FOXBOROUGH, Mass. — One of my favorite things to do each year is an “accountability check” on my 53-man roster projection, mainly to learn where I made missteps in hopes of correcting them in the future.
I often say I’m playing “fantasy GM” when evaluating players, which is a way to acknowledge that I’m not a scout, and wouldn’t disrespect that line of work by pretending to be one. Yet by talking to scouts and coaches over the years, one can try to learn what they look for and then apply some of those things when making a projection.
I predicted 51 players on the initial roster. The team kept 52.
Here goes …
QUARTERBACK (2): Tom Brady, Brian Hoyer.
Nailed it. I had initially considered putting seventh-round pick Danny Etling on the roster, but ultimately felt his chances of passing through to the practice squad were strong enough to take the risk.
RUNNING BACK (4): Rex Burkhead, James White, Sony Michel, Jeremy Hill
Nailed it. Hill over Mike Gillislee seemed pretty clear-cut for the No. 4 spot based on how much quicker to the hole he was in the preseason, and I played the odds that Brandon Bolden would have a similar situation as last year: Cut initially and then potentially brought back in the coming days.
FULLBACK (1): James Develin
This is like getting credit for the first selection of a mock draft when everyone knows who will be because it’s so obvious.
WIDE RECEIVER (3): Chris Hogan, Phillip Dorsett, Cordarrelle Patterson
Nailed it. It was unconventional going with just three, but the feeling was that there wasn’t a clear-cut choice as a worthy No. 4. Riley McCarron has a good chance to return on the practice squad.
TIGHT END (4): Rob Gronkowski, Dwayne Allen, Jacob Hollister, Ryan Izzo
Didn’t trust my instincts enough on Izzo (pictured), who will be moved to injured reserve as early as Sunday, giving him a chance to be activated later in the season. Izzo played very well in the preseason opener, should have never slipped to the end of the seventh round, and I knew that yet still projected him to the practice squad. The lesson next year: Stay true to your conviction on a young player even when an injury that sidelines him for the final two preseason games clouds the picture.
OFFENSIVE LINE (7): Trent Brown, Joe Thuney, David Andrews, Shaq Mason, Marcus Cannon, LaAdrian Waddle, Ted Karras.

# EXERCISE DATA:
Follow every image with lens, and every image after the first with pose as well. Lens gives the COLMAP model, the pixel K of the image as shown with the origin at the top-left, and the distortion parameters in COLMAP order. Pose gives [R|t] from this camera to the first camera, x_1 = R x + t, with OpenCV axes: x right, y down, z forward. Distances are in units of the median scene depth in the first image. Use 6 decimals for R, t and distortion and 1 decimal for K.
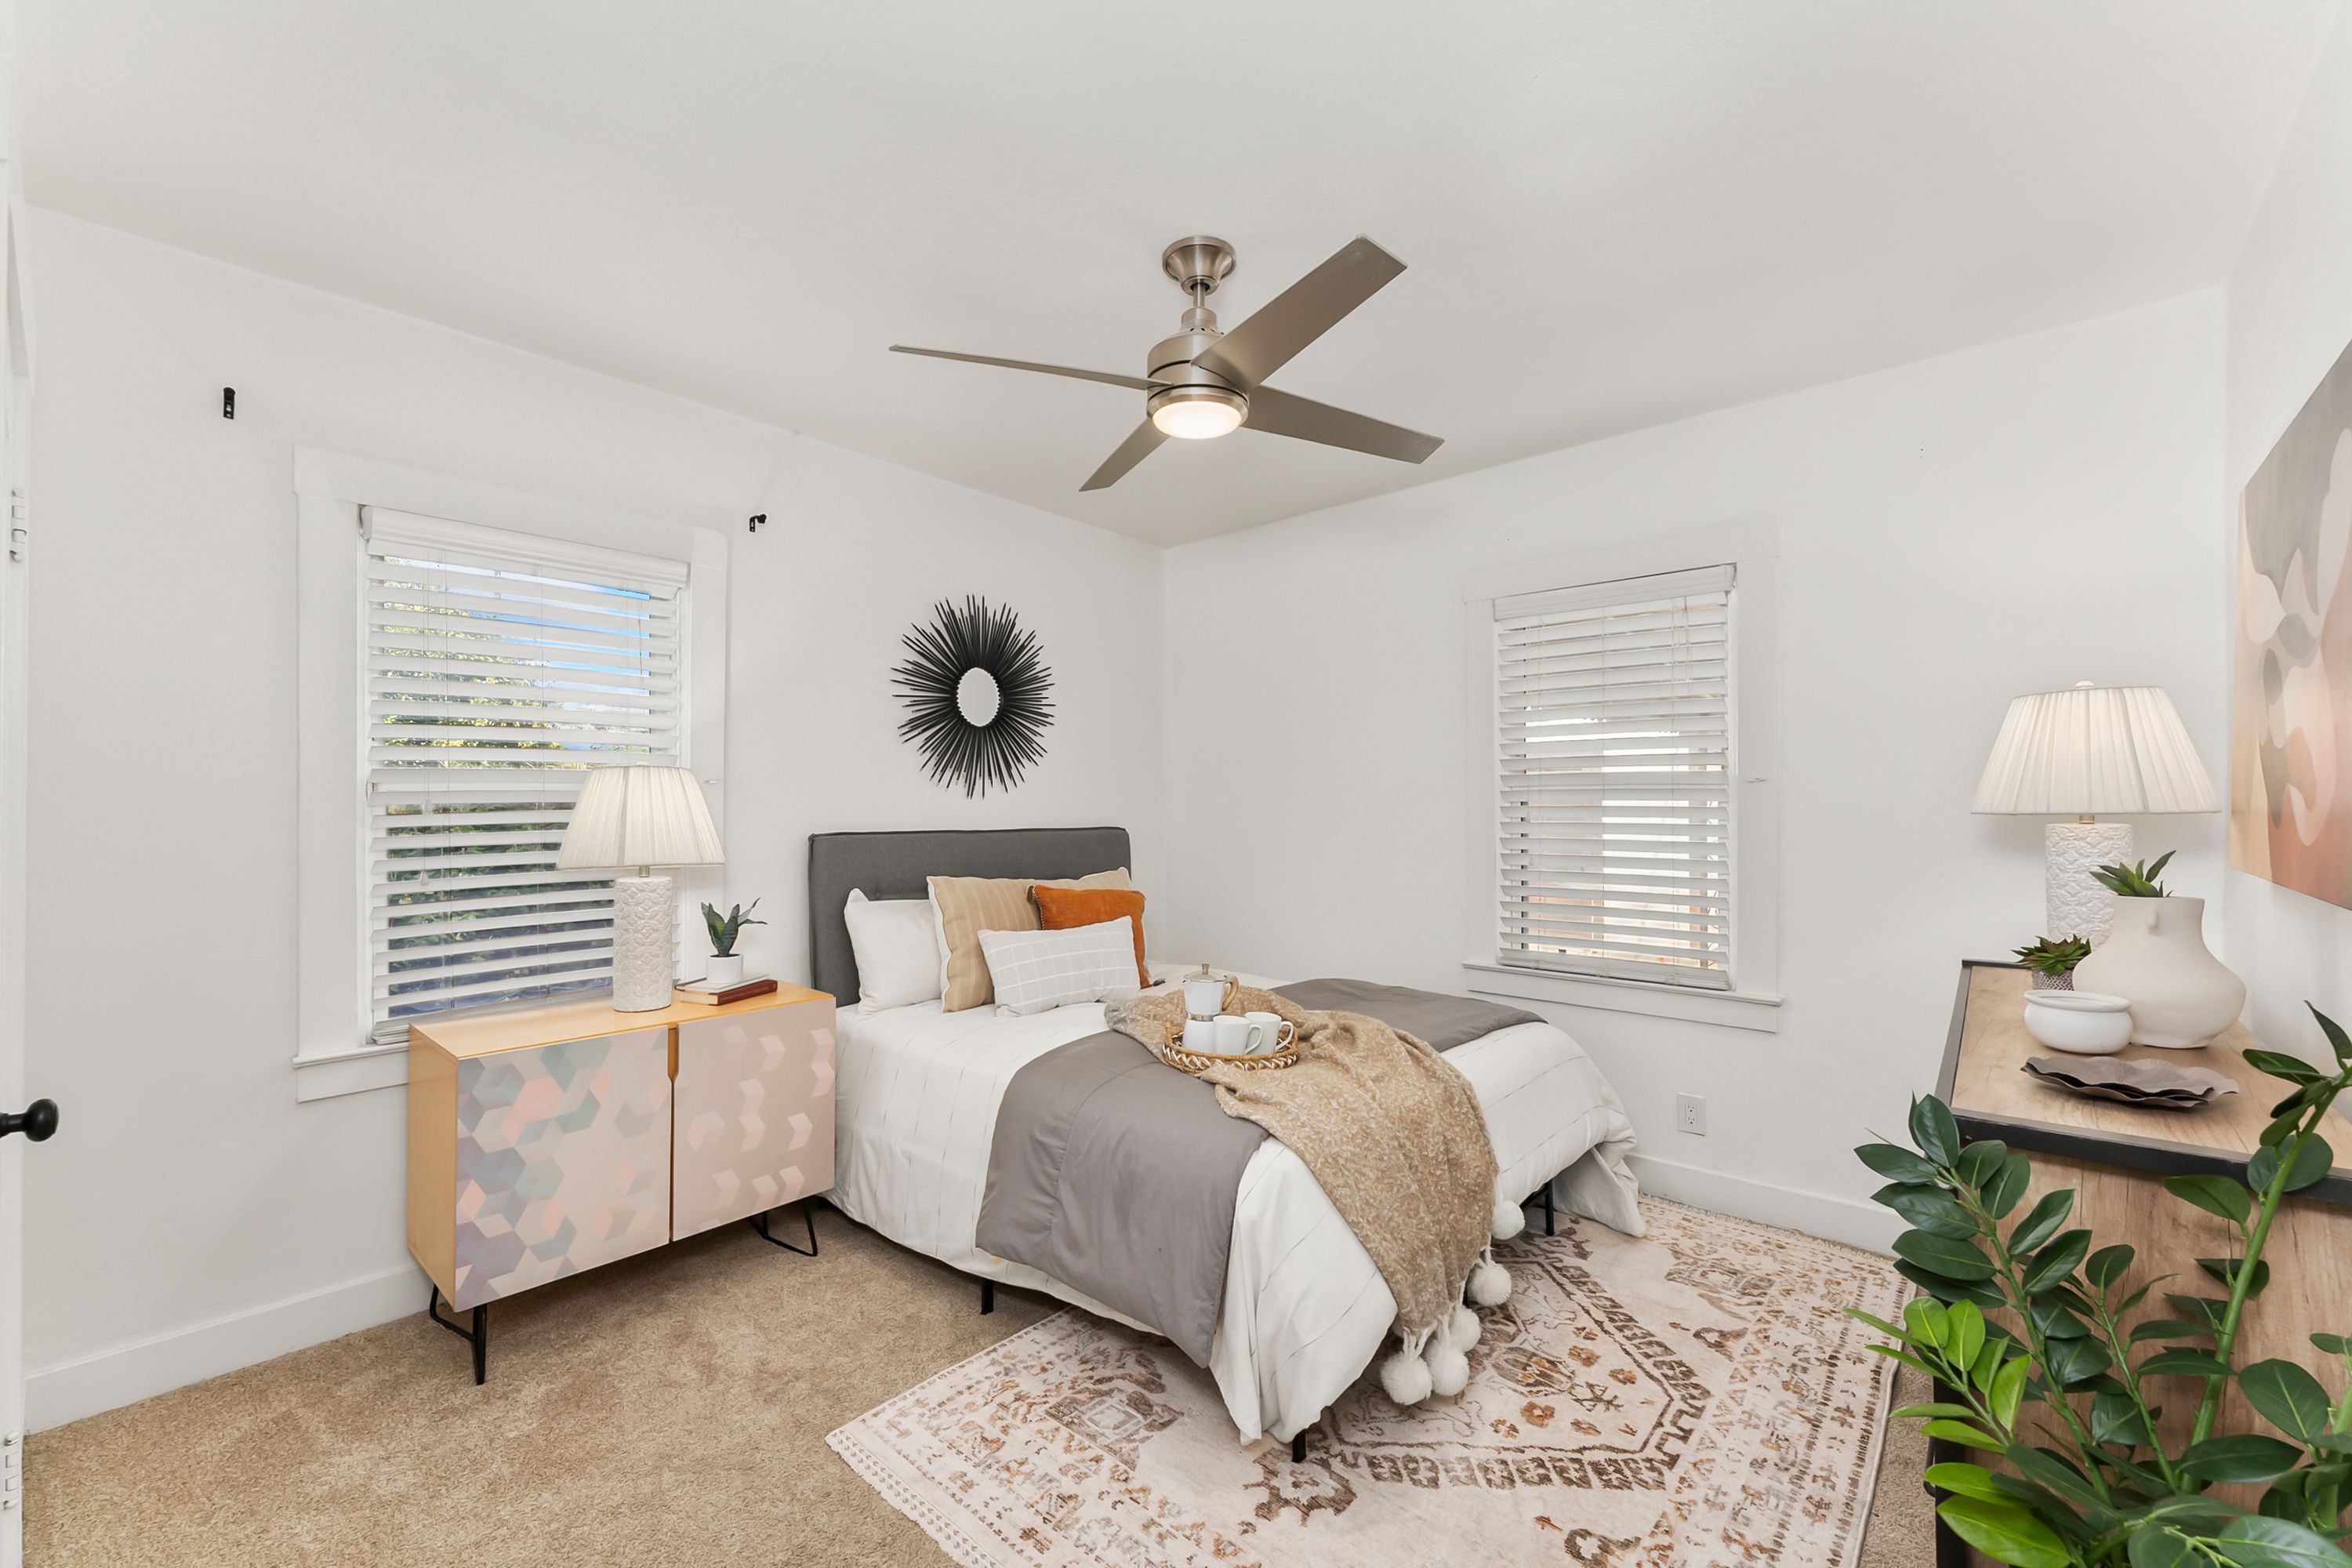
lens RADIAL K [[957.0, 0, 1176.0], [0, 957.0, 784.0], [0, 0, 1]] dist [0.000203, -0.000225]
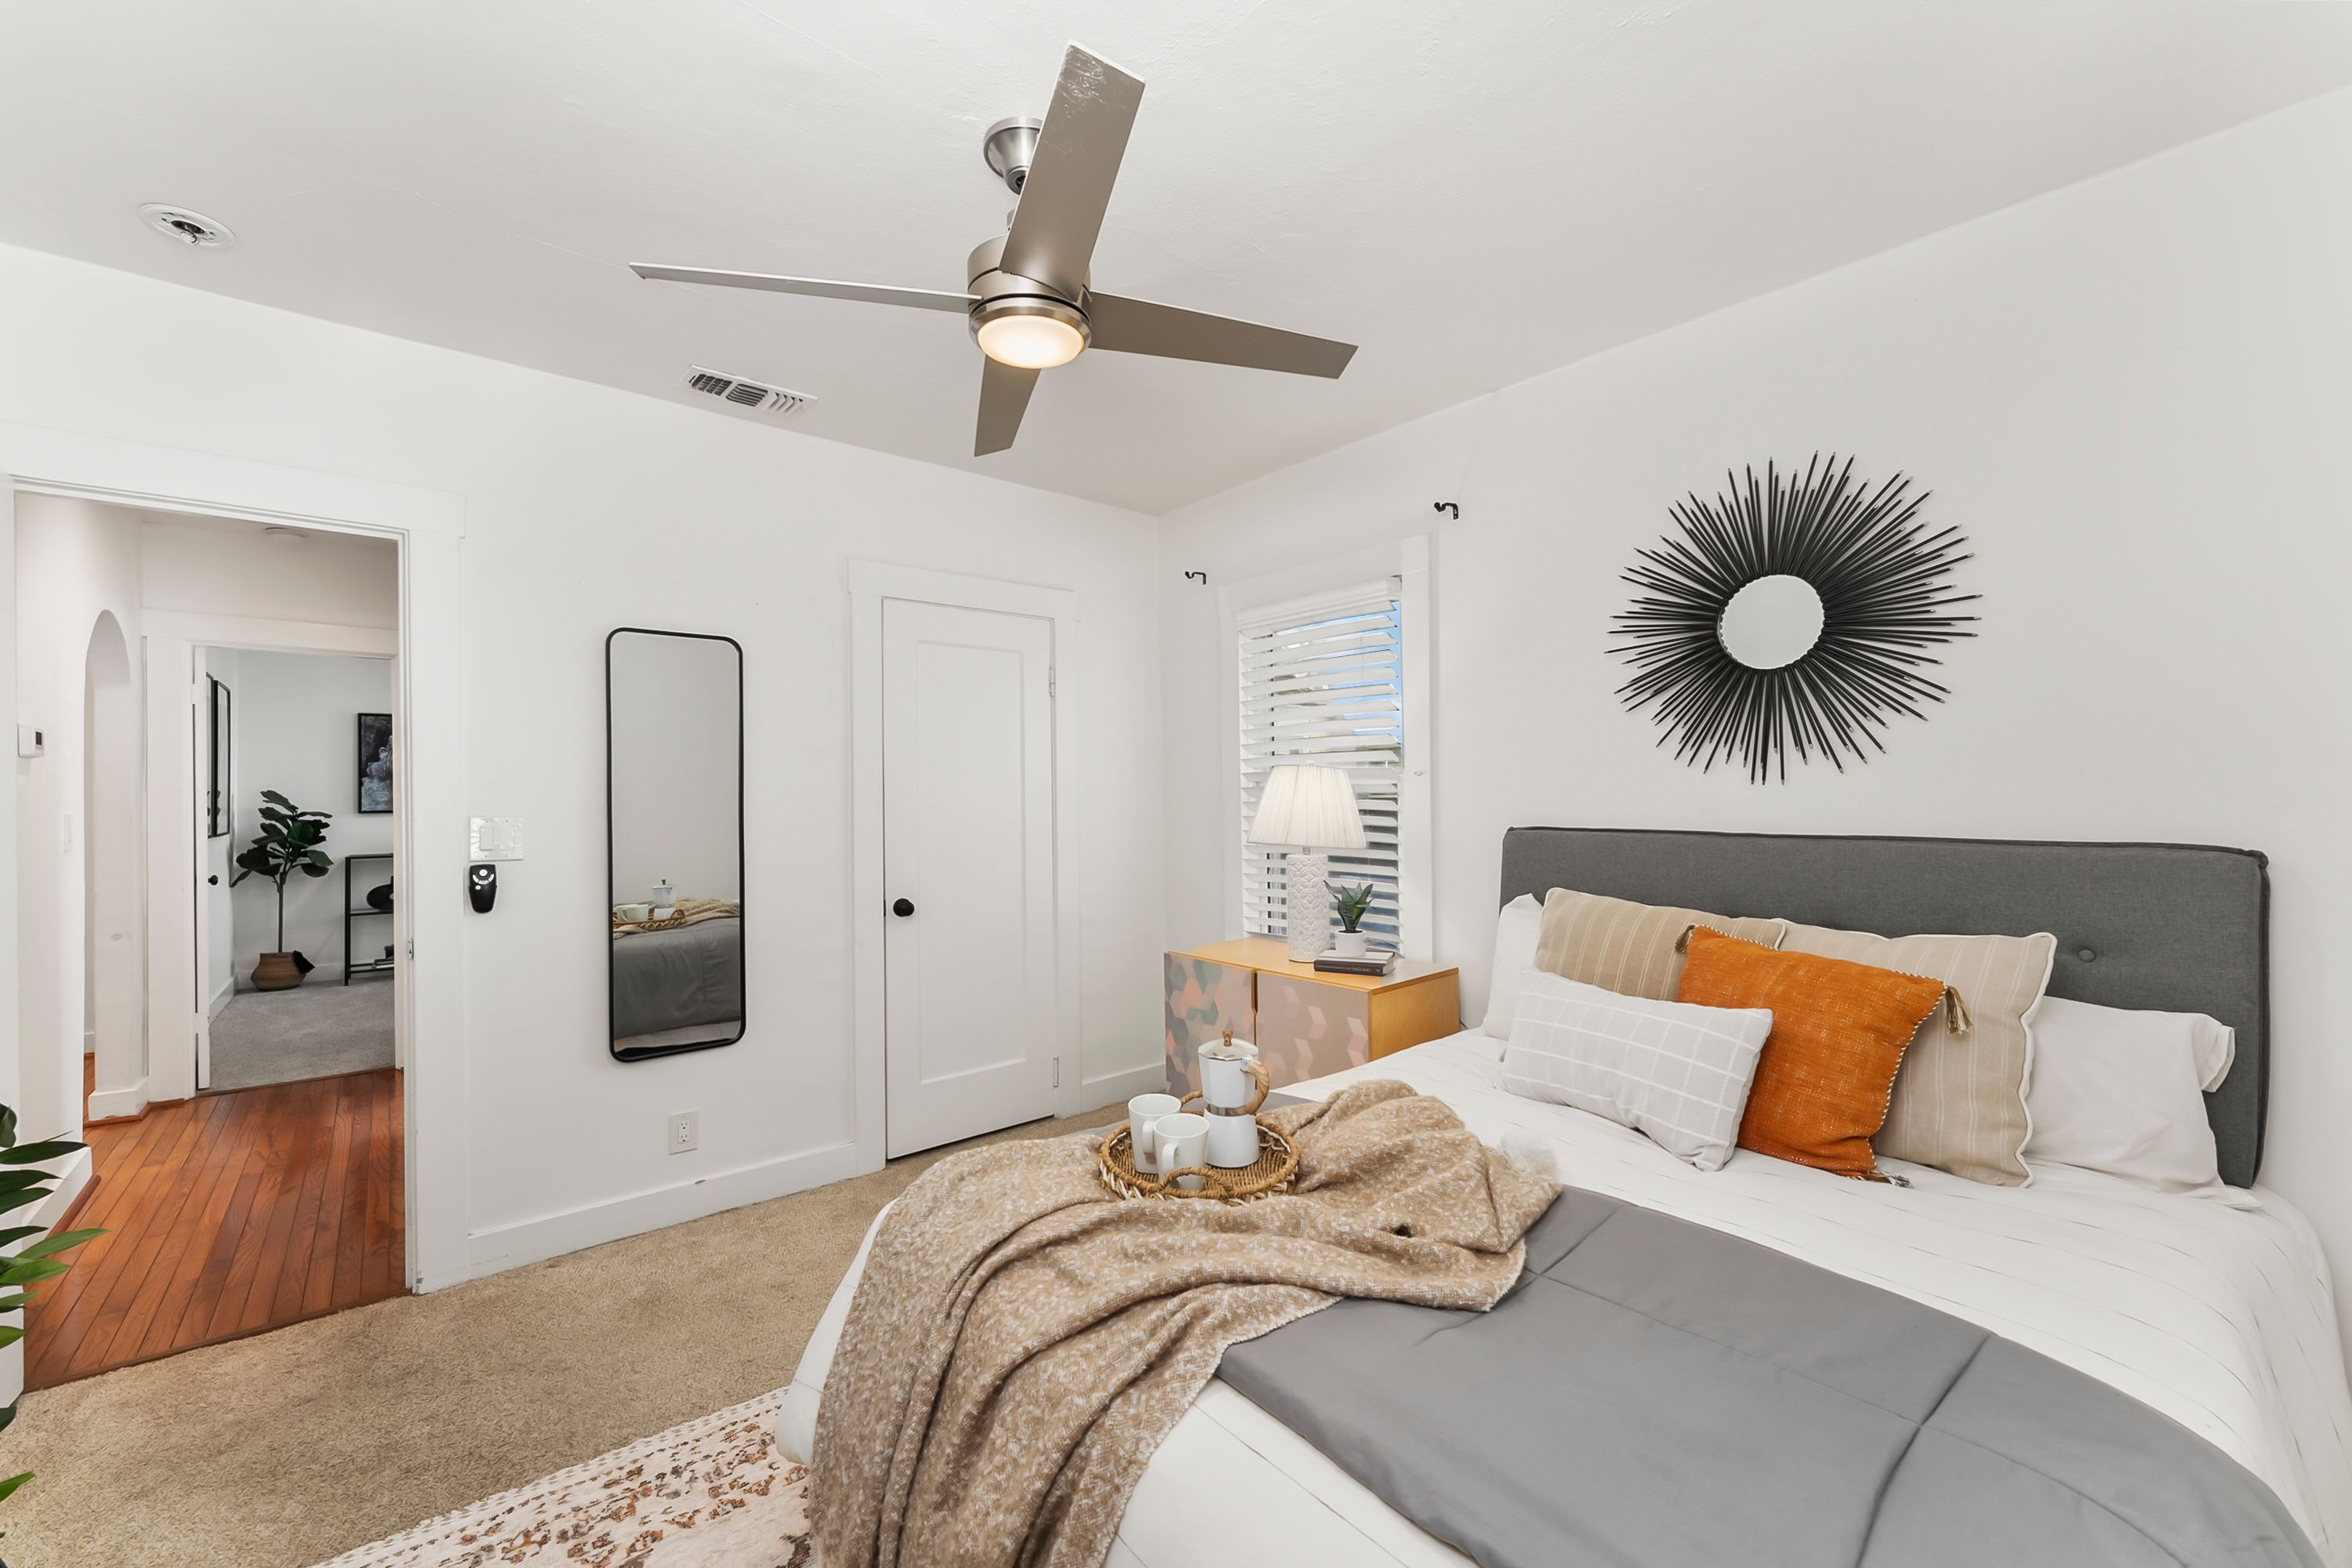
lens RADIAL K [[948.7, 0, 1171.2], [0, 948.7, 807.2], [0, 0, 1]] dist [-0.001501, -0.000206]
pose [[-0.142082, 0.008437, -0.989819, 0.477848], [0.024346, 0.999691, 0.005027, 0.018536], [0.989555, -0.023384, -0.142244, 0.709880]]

==

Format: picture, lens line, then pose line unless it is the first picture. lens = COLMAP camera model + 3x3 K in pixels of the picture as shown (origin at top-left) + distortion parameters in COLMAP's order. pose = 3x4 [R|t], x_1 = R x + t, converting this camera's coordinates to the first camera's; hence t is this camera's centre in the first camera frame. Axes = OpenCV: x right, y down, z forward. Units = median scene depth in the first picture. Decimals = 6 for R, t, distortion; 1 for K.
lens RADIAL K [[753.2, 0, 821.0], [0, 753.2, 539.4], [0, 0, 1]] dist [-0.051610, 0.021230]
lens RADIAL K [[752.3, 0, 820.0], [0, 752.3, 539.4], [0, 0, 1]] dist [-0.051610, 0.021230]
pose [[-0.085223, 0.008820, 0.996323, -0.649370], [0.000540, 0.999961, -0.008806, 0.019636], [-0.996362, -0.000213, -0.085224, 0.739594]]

# EXERCISE OBJECTIVE:
Could you update the roster projection article from "Here goes …" up to and including "it’s so obvious.", swapping "seventh-round pick" for "late-round pick"?

# COMPLETED EXERCISE:
Here goes …
QUARTERBACK (2): Tom Brady, Brian Hoyer.
Nailed it. I had initially considered putting late-round pick Danny Etling on the roster, but ultimately felt his chances of passing through to the practice squad were strong enough to take the risk.
RUNNING BACK (4): Rex Burkhead, James White, Sony Michel, Jeremy Hill
Nailed it. Hill over Mike Gillislee seemed pretty clear-cut for the No. 4 spot based on how much quicker to the hole he was in the preseason, and I played the odds that Brandon Bolden would have a similar situation as last year: Cut initially and then potentially brought back in the coming days.
FULLBACK (1): James Develin
This is like getting credit for the first selection of a mock draft when everyone knows who will be because it’s so obvious.